一方で、内蔵HDDは1台でRAIDはありません。

BeeStation Plusだけを唯一の保存場所にせず、外付けHDDやBeeProtectなどへ別コピーを残すことが重要です。

また、2.5GbE、HDD増設、多数のサーバー機能、詳細な権限管理が必要なら、一般的なDiskStation NASを検討しましょう。

FAQ

BeeStation Plus 8TBはNASですか?

ネットワーク経由でファイルを保存・共有する点ではNASに近い製品です。ただし、一般的なDiskStationより設定と機能を絞ったパーソナルクラウドとして設計されています。

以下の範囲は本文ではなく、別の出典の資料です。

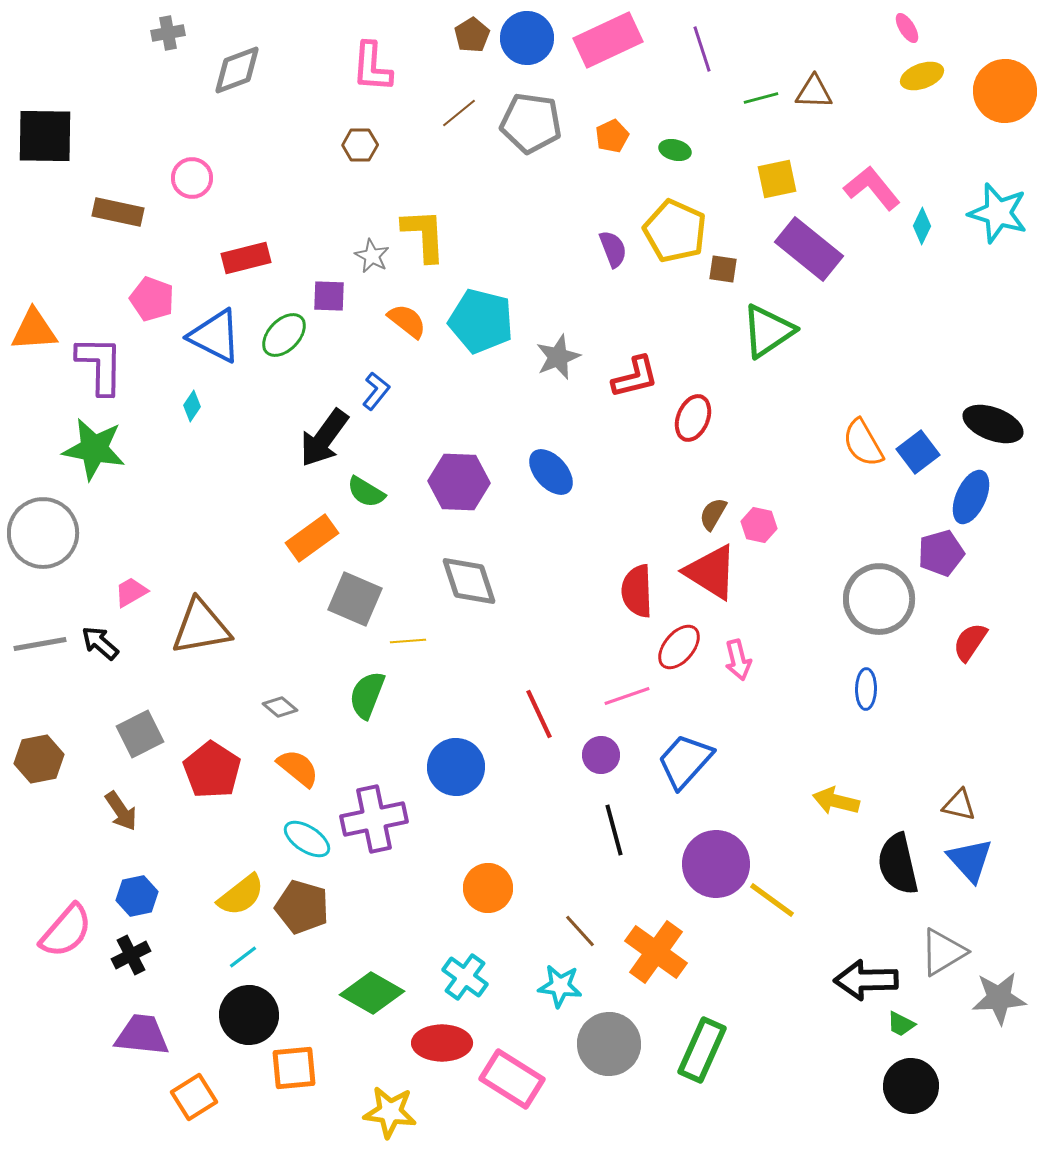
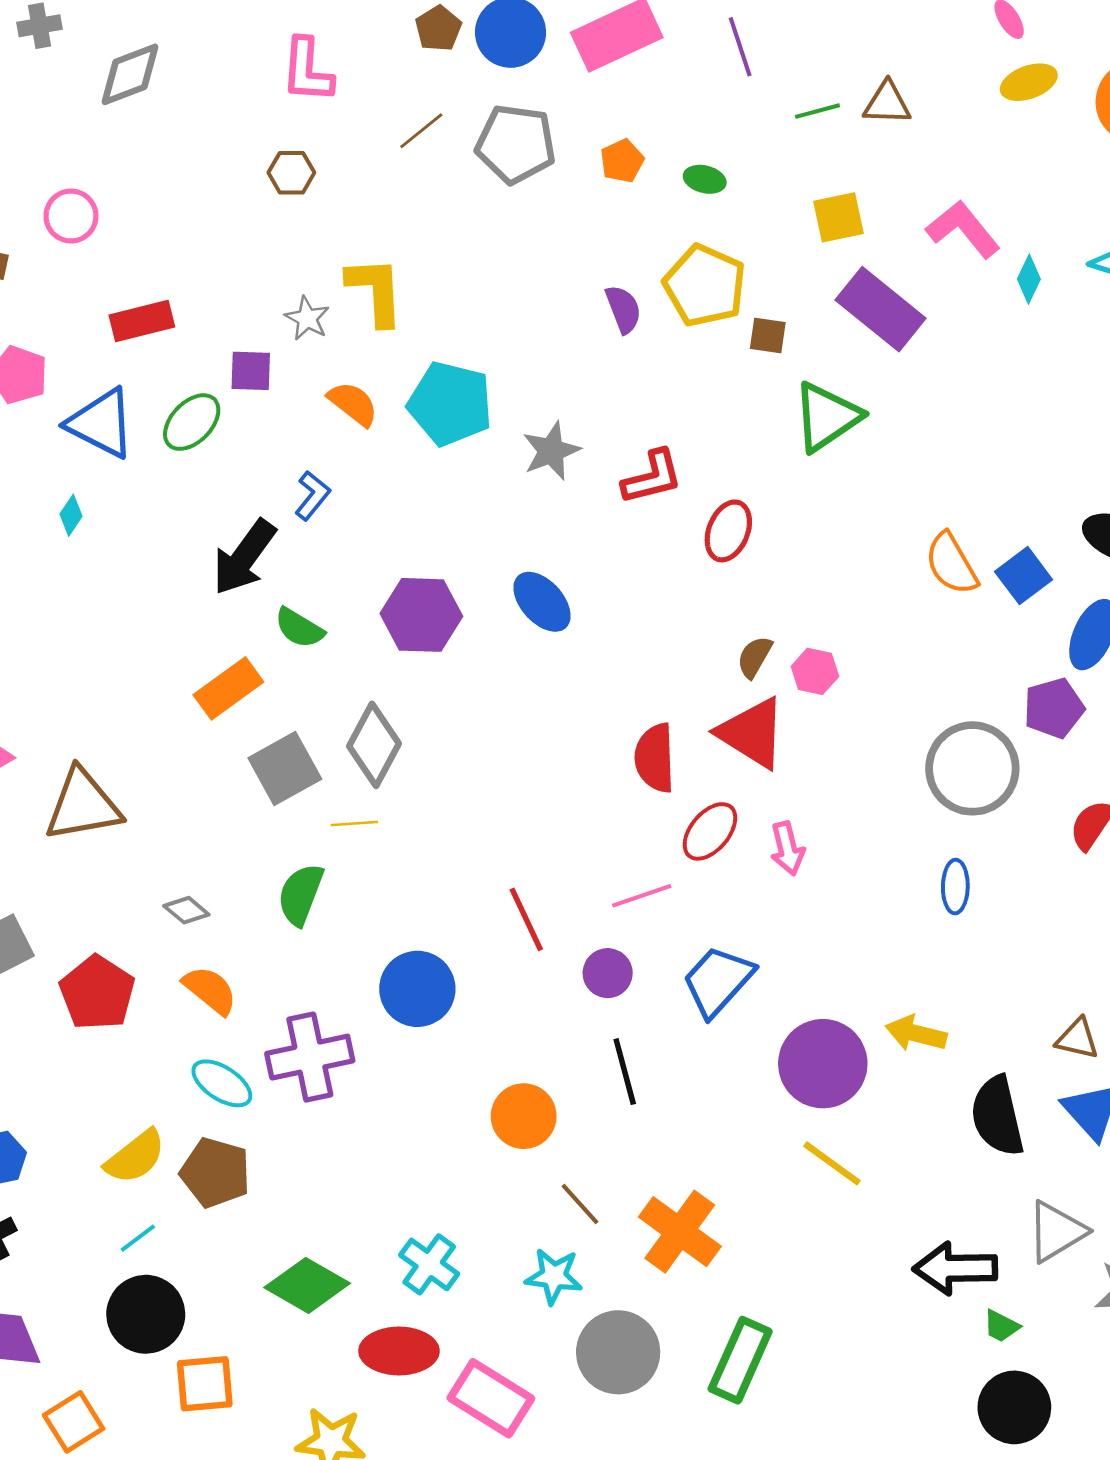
gray diamond: (469, 581) -> (374, 745), moved, turned 46
gray square: (355, 599) -> (285, 768), turned 38
purple circle: (716, 864) -> (823, 1064), moved
orange circle: (488, 888) -> (524, 1116), moved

通常BeeStation 4TBとの違いは容量だけですか?

容量だけではありません。PlusはIntel Celeron J4125、4GBメモリ、Plex Media Server、Synologyカメラのホームモニタリングへ対応します。通常モデルはRealtekプロセッサー、2GBメモリです。

8TBをすべて保存に使えますか?

公式の実使用可能容量は約6.98TBです。システム、復元ポイント、写真データベース、各種バックアップも容量を使用します。

本体を無線LANでルーターへ接続できますか?

BeeStation本体にWi-Fiはありません。LANケーブルでルーターへ接続します。スマートフォンやパソコンはWi-Fi経由で利用できます。

USB-Cでパソコンへ直接つなげますか?

外付けHDDのような直接接続には使いません。USB-AとUSB-Cは外部HDDやUSBメモリなどの接続用です。

HDDを追加して容量を増やせますか?

空きベイへHDDを追加する方式ではありません。外付けUSBドライブへ動画や音楽を移して利用できますが、内蔵8TBをRAIDや単一ボリュームとして拡張する仕組みとは異なります。

RAIDがないと危険ですか?

単一ドライブ故障時の冗長性はありません。内部復元ポイントに加えて、外付けHDD、別のNAS、BeeProtectなどへ独立したバックアップを作る必要があります。

Plexは追加料金なしで使えますか?

Plex Media Serverをインストールできますが、リモートアクセスや一部機能はPlex Passが必要になる場合があります。動画形式や再生端末の対応も確認してください。

別モデルや関連商品の購入リンクは使っていますか?

使用していません。記事の購入リンクはBeeStation Plus 8TB新品本体だけです。